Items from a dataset

----------

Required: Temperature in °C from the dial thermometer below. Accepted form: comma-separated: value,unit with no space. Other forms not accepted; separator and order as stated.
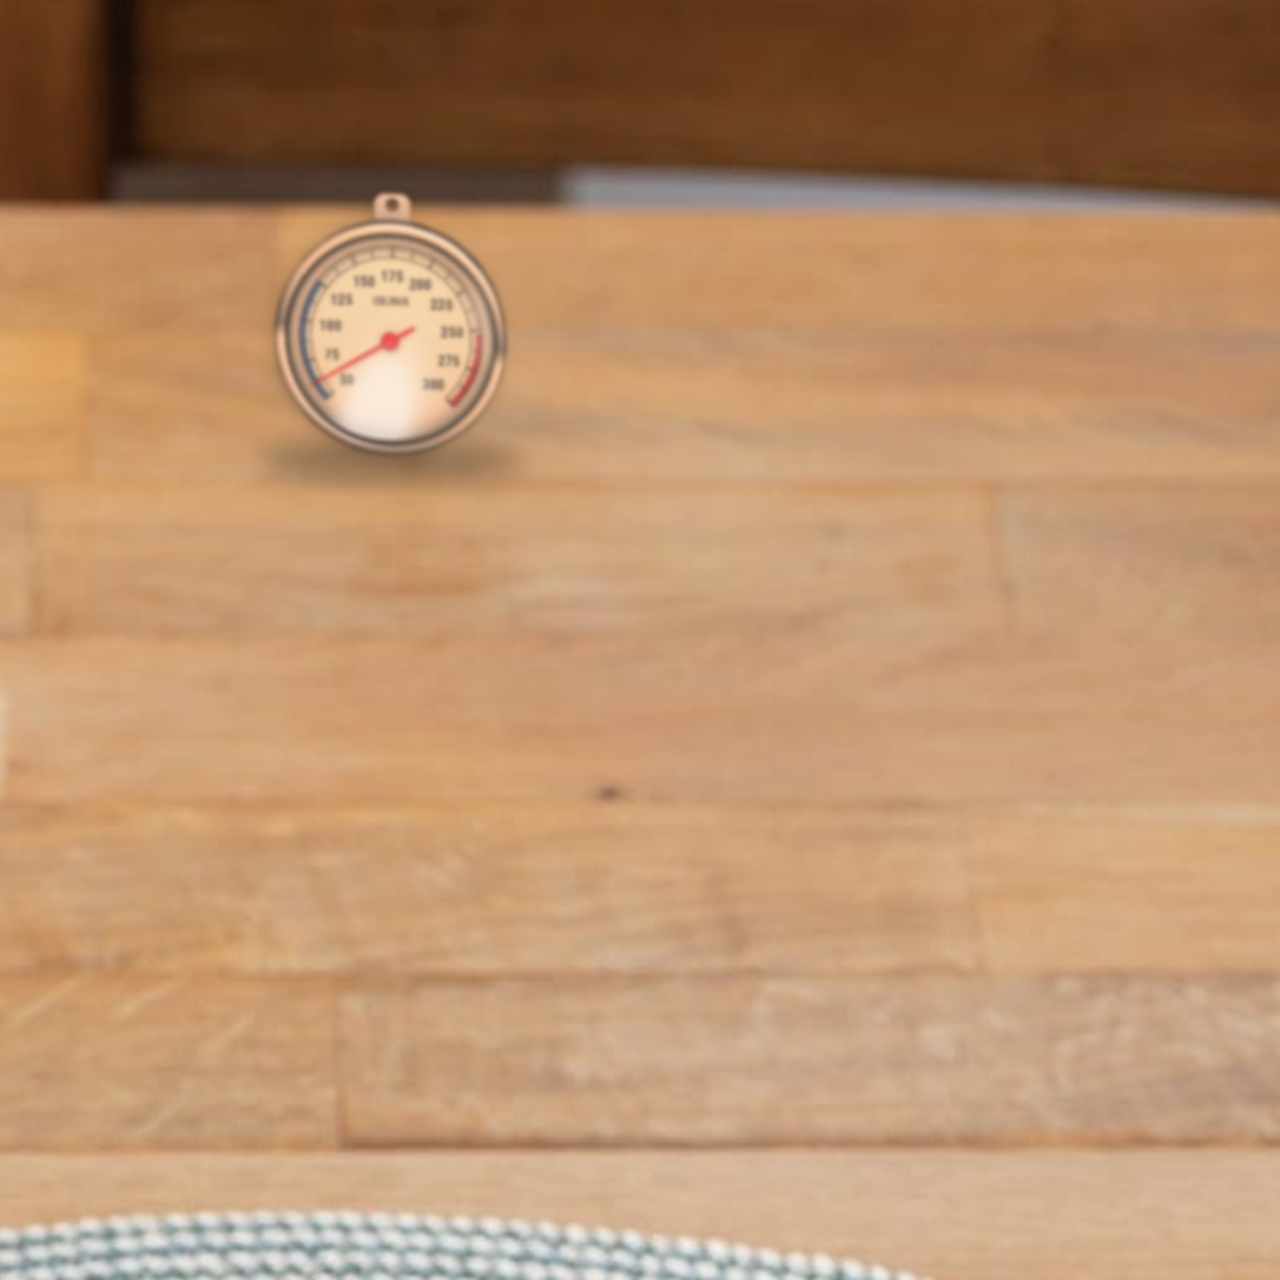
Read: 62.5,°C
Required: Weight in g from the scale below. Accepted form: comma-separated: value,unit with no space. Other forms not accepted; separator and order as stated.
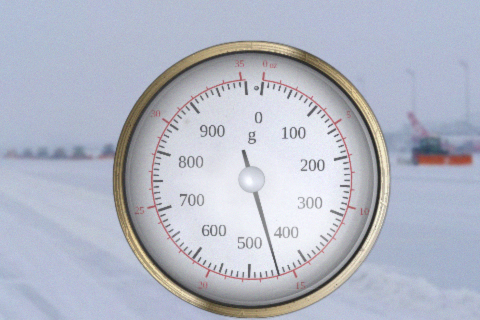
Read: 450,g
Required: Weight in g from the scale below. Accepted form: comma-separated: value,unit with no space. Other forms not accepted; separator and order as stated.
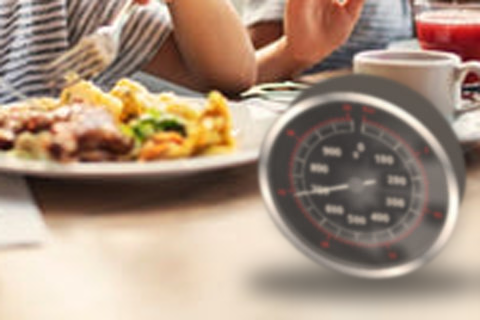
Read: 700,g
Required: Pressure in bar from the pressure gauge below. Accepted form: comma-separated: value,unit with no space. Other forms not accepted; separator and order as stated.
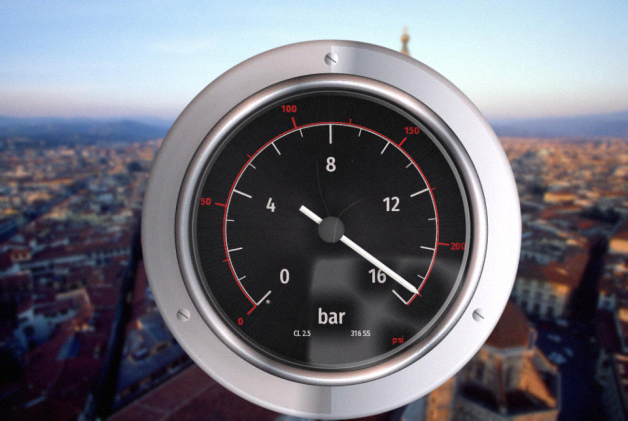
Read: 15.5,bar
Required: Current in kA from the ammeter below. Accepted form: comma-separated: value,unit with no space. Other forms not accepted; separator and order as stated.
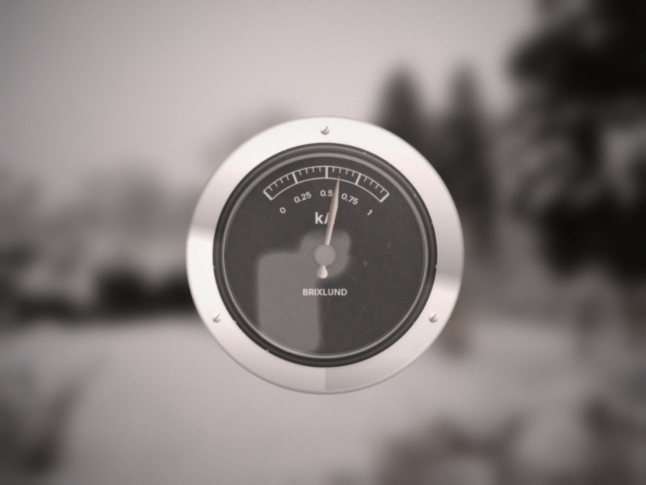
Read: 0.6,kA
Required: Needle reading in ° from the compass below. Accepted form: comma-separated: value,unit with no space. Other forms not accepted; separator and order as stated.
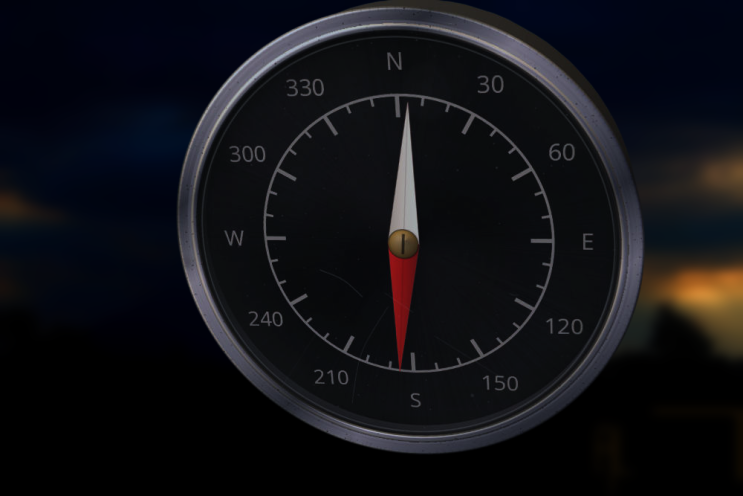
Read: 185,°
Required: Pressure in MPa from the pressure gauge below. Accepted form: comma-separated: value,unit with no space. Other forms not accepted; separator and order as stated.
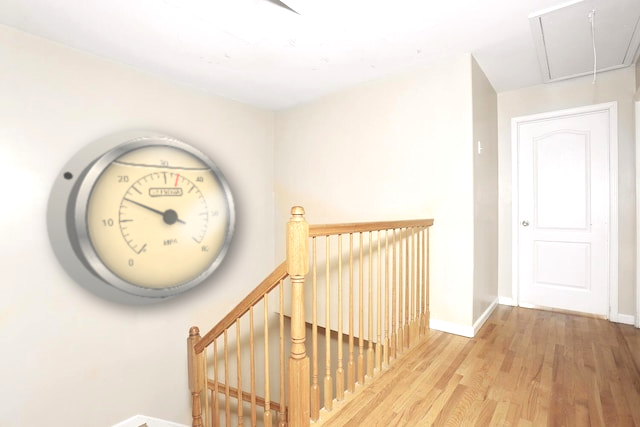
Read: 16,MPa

----------

§ **How to complete this task**
Arrange every line of the items above as a numbered list, leaving out blank lines and excluding the pictures.

§ **Task solution**
1. Required: Temperature in °C from the dial thermometer below. Accepted form: comma-separated: value,unit with no space. Other forms not accepted; separator and order as stated.
2. Read: 62.5,°C
3. Required: Weight in g from the scale below. Accepted form: comma-separated: value,unit with no space. Other forms not accepted; separator and order as stated.
4. Read: 450,g
5. Required: Weight in g from the scale below. Accepted form: comma-separated: value,unit with no space. Other forms not accepted; separator and order as stated.
6. Read: 700,g
7. Required: Pressure in bar from the pressure gauge below. Accepted form: comma-separated: value,unit with no space. Other forms not accepted; separator and order as stated.
8. Read: 15.5,bar
9. Required: Current in kA from the ammeter below. Accepted form: comma-separated: value,unit with no space. Other forms not accepted; separator and order as stated.
10. Read: 0.6,kA
11. Required: Needle reading in ° from the compass below. Accepted form: comma-separated: value,unit with no space. Other forms not accepted; separator and order as stated.
12. Read: 185,°
13. Required: Pressure in MPa from the pressure gauge below. Accepted form: comma-separated: value,unit with no space. Other forms not accepted; separator and order as stated.
14. Read: 16,MPa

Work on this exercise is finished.